=== Your assignment ===
Every record must be restated exactly. Drop the images.

(Source texts of formatted documents)
┄┄┄┄┄┄
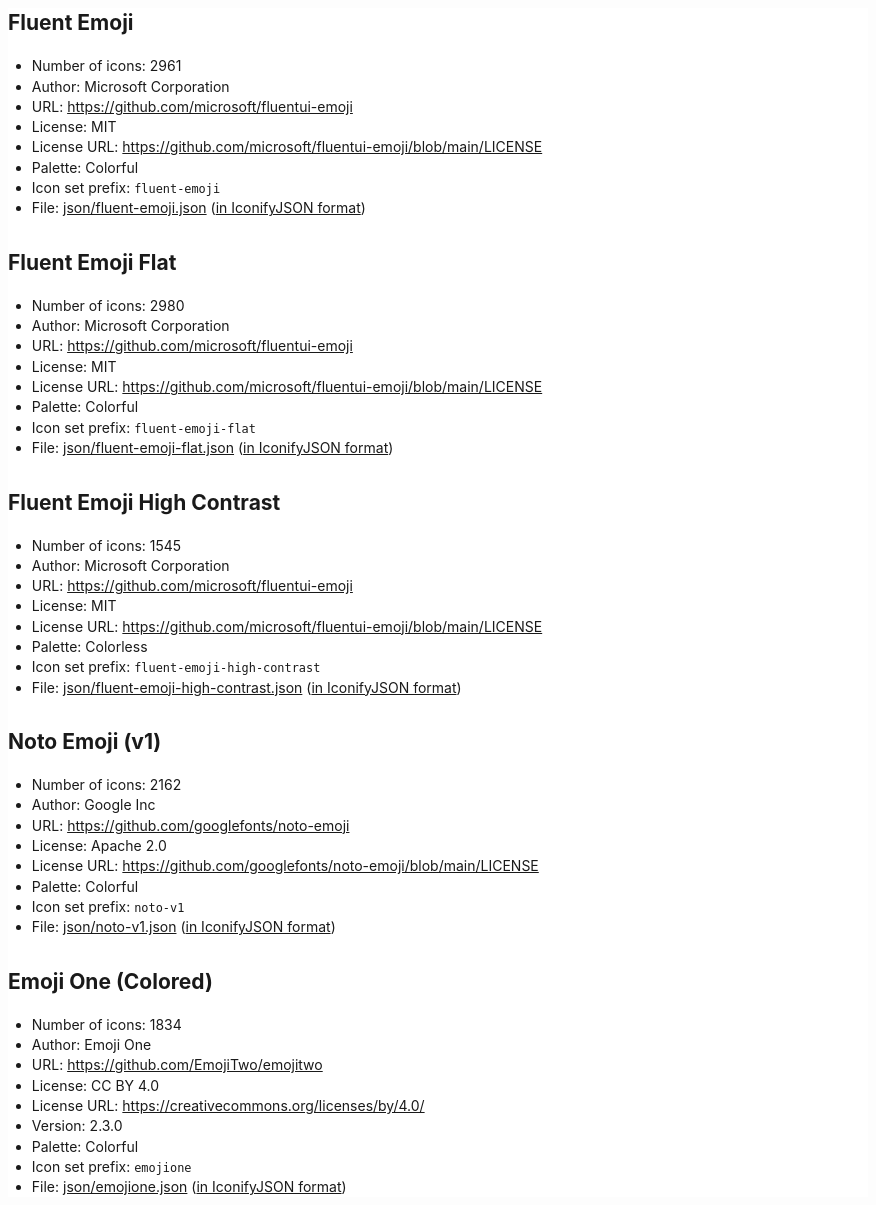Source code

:## Fluent Emoji
* Number of icons: 2961
* Author: Microsoft Corporation
* URL: https://github.com/microsoft/fluentui-emoji
* License: MIT
* License URL: https://github.com/microsoft/fluentui-emoji/blob/main/LICENSE
* Palette: Colorful
* Icon set prefix: `fluent-emoji`
* File: [json/fluent-emoji.json](json/fluent-emoji.json) ([in IconifyJSON format](https://docs.iconify.design/types/iconify-json.html))

## Fluent Emoji Flat
* Number of icons: 2980
* Author: Microsoft Corporation
* URL: https://github.com/microsoft/fluentui-emoji
* License: MIT
* License URL: https://github.com/microsoft/fluentui-emoji/blob/main/LICENSE
* Palette: Colorful
* Icon set prefix: `fluent-emoji-flat`
* File: [json/fluent-emoji-flat.json](json/fluent-emoji-flat.json) ([in IconifyJSON format](https://docs.iconify.design/types/iconify-json.html))

## Fluent Emoji High Contrast
* Number of icons: 1545
* Author: Microsoft Corporation
* URL: https://github.com/microsoft/fluentui-emoji
* License: MIT
* License URL: https://github.com/microsoft/fluentui-emoji/blob/main/LICENSE
* Palette: Colorless
* Icon set prefix: `fluent-emoji-high-contrast`
* File: [json/fluent-emoji-high-contrast.json](json/fluent-emoji-high-contrast.json) ([in IconifyJSON format](https://docs.iconify.design/types/iconify-json.html))

## Noto Emoji (v1)
* Number of icons: 2162
* Author: Google Inc
* URL: https://github.com/googlefonts/noto-emoji
* License: Apache 2.0
* License URL: https://github.com/googlefonts/noto-emoji/blob/main/LICENSE
* Palette: Colorful
* Icon set prefix: `noto-v1`
* File: [json/noto-v1.json](json/noto-v1.json) ([in IconifyJSON format](https://docs.iconify.design/types/iconify-json.html))

## Emoji One (Colored)
* Number of icons: 1834
* Author: Emoji One
* URL: https://github.com/EmojiTwo/emojitwo
* License: CC BY 4.0
* License URL: https://creativecommons.org/licenses/by/4.0/
* Version: 2.3.0
* Palette: Colorful
* Icon set prefix: `emojione`
* File: [json/emojione.json](json/emojione.json) ([in IconifyJSON format](https://docs.iconify.design/types/iconify-json.html))
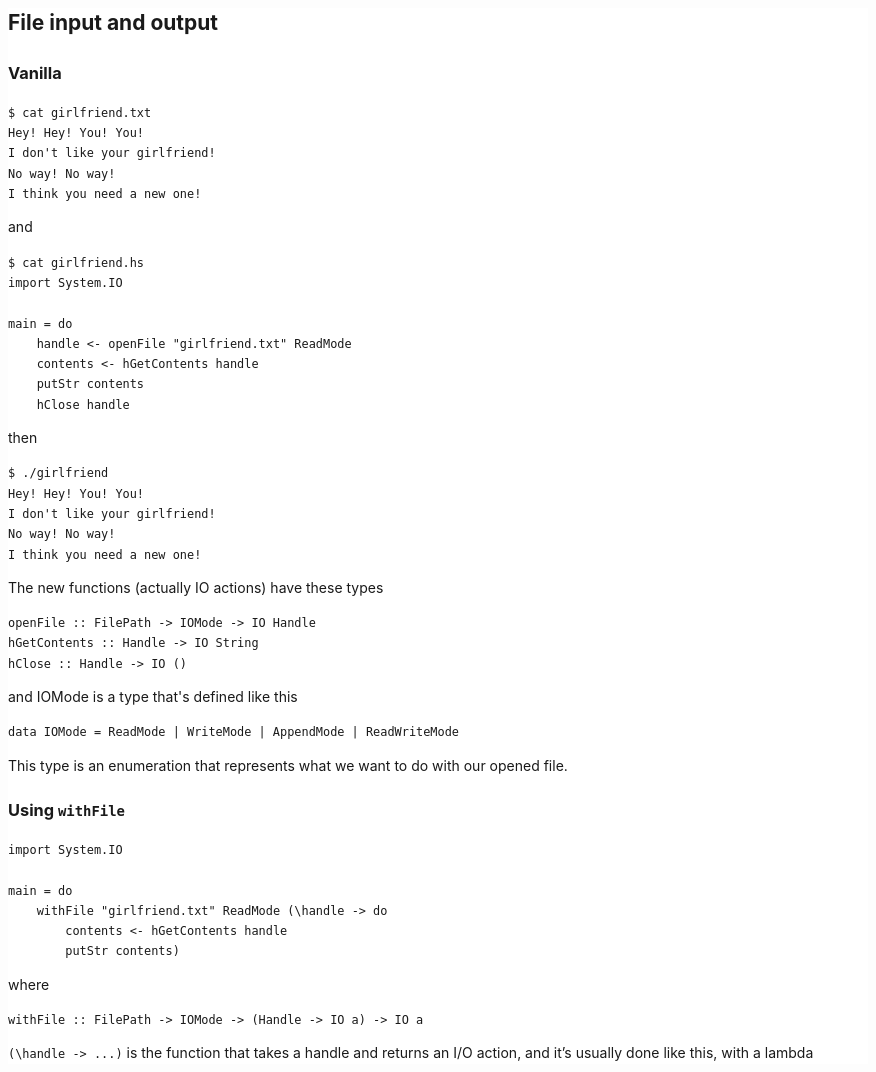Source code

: ## File input and output

### Vanilla

    $ cat girlfriend.txt
    Hey! Hey! You! You!
    I don't like your girlfriend!
    No way! No way!
    I think you need a new one!

and

    $ cat girlfriend.hs
    import System.IO

    main = do
        handle <- openFile "girlfriend.txt" ReadMode
        contents <- hGetContents handle
        putStr contents
        hClose handle

then

    $ ./girlfriend
    Hey! Hey! You! You!
    I don't like your girlfriend!
    No way! No way!
    I think you need a new one!

The new functions (actually IO actions) have these types

    openFile :: FilePath -> IOMode -> IO Handle
    hGetContents :: Handle -> IO String
    hClose :: Handle -> IO ()

and IOMode is a type that's defined like this

    data IOMode = ReadMode | WriteMode | AppendMode | ReadWriteMode
    
This type is an enumeration that represents what we want to do with our opened
file.

### Using `withFile`

    import System.IO

    main = do
        withFile "girlfriend.txt" ReadMode (\handle -> do
            contents <- hGetContents handle
            putStr contents)

where

    withFile :: FilePath -> IOMode -> (Handle -> IO a) -> IO a

`(\handle -> ...)` is the function that takes a handle and returns an I/O
action, and it’s usually done like this, with a lambda
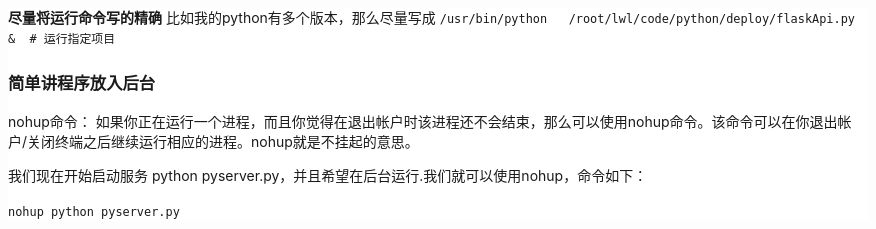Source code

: **尽量将运行命令写的精确**
比如我的python有多个版本，那么尽量写成
`/usr/bin/python   /root/lwl/code/python/deploy/flaskApi.py &  # 运行指定项目`



### 简单讲程序放入后台
nohup命令：
如果你正在运行一个进程，而且你觉得在退出帐户时该进程还不会结束，那么可以使用nohup命令。该命令可以在你退出帐户/关闭终端之后继续运行相应的进程。nohup就是不挂起的意思。

我们现在开始启动服务 python pyserver.py，并且希望在后台运行.我们就可以使用nohup，命令如下：

`nohup python pyserver.py `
┄┄┄┄┄┄
=== Task result ===
Source code

:## Fluent Emoji
* Number of icons: 2961
* Author: Microsoft Corporation
* URL: https://github.com/microsoft/fluentui-emoji
* License: MIT
* License URL: https://github.com/microsoft/fluentui-emoji/blob/main/LICENSE
* Palette: Colorful
* Icon set prefix: `fluent-emoji`
* File: [json/fluent-emoji.json](json/fluent-emoji.json) ([in IconifyJSON format](https://docs.iconify.design/types/iconify-json.html))

## Fluent Emoji Flat
* Number of icons: 2980
* Author: Microsoft Corporation
* URL: https://github.com/microsoft/fluentui-emoji
* License: MIT
* License URL: https://github.com/microsoft/fluentui-emoji/blob/main/LICENSE
* Palette: Colorful
* Icon set prefix: `fluent-emoji-flat`
* File: [json/fluent-emoji-flat.json](json/fluent-emoji-flat.json) ([in IconifyJSON format](https://docs.iconify.design/types/iconify-json.html))

## Fluent Emoji High Contrast
* Number of icons: 1545
* Author: Microsoft Corporation
* URL: https://github.com/microsoft/fluentui-emoji
* License: MIT
* License URL: https://github.com/microsoft/fluentui-emoji/blob/main/LICENSE
* Palette: Colorless
* Icon set prefix: `fluent-emoji-high-contrast`
* File: [json/fluent-emoji-high-contrast.json](json/fluent-emoji-high-contrast.json) ([in IconifyJSON format](https://docs.iconify.design/types/iconify-json.html))

## Noto Emoji (v1)
* Number of icons: 2162
* Author: Google Inc
* URL: https://github.com/googlefonts/noto-emoji
* License: Apache 2.0
* License URL: https://github.com/googlefonts/noto-emoji/blob/main/LICENSE
* Palette: Colorful
* Icon set prefix: `noto-v1`
* File: [json/noto-v1.json](json/noto-v1.json) ([in IconifyJSON format](https://docs.iconify.design/types/iconify-json.html))

## Emoji One (Colored)
* Number of icons: 1834
* Author: Emoji One
* URL: https://github.com/EmojiTwo/emojitwo
* License: CC BY 4.0
* License URL: https://creativecommons.org/licenses/by/4.0/
* Version: 2.3.0
* Palette: Colorful
* Icon set prefix: `emojione`
* File: [json/emojione.json](json/emojione.json) ([in IconifyJSON format](https://docs.iconify.design/types/iconify-json.html))
Source code

: ## File input and output

### Vanilla

    $ cat girlfriend.txt
    Hey! Hey! You! You!
    I don't like your girlfriend!
    No way! No way!
    I think you need a new one!

and

    $ cat girlfriend.hs
    import System.IO

    main = do
        handle <- openFile "girlfriend.txt" ReadMode
        contents <- hGetContents handle
        putStr contents
        hClose handle

then

    $ ./girlfriend
    Hey! Hey! You! You!
    I don't like your girlfriend!
    No way! No way!
    I think you need a new one!

The new functions (actually IO actions) have these types

    openFile :: FilePath -> IOMode -> IO Handle
    hGetContents :: Handle -> IO String
    hClose :: Handle -> IO ()

and IOMode is a type that's defined like this

    data IOMode = ReadMode | WriteMode | AppendMode | ReadWriteMode
    
This type is an enumeration that represents what we want to do with our opened
file.

### Using `withFile`

    import System.IO

    main = do
        withFile "girlfriend.txt" ReadMode (\handle -> do
            contents <- hGetContents handle
            putStr contents)

where

    withFile :: FilePath -> IOMode -> (Handle -> IO a) -> IO a

`(\handle -> ...)` is the function that takes a handle and returns an I/O
action, and it’s usually done like this, with a lambda
Source code

: **尽量将运行命令写的精确**
比如我的python有多个版本，那么尽量写成
`/usr/bin/python   /root/lwl/code/python/deploy/flaskApi.py &  # 运行指定项目`



### 简单讲程序放入后台
nohup命令：
如果你正在运行一个进程，而且你觉得在退出帐户时该进程还不会结束，那么可以使用nohup命令。该命令可以在你退出帐户/关闭终端之后继续运行相应的进程。nohup就是不挂起的意思。

我们现在开始启动服务 python pyserver.py，并且希望在后台运行.我们就可以使用nohup，命令如下：

`nohup python pyserver.py `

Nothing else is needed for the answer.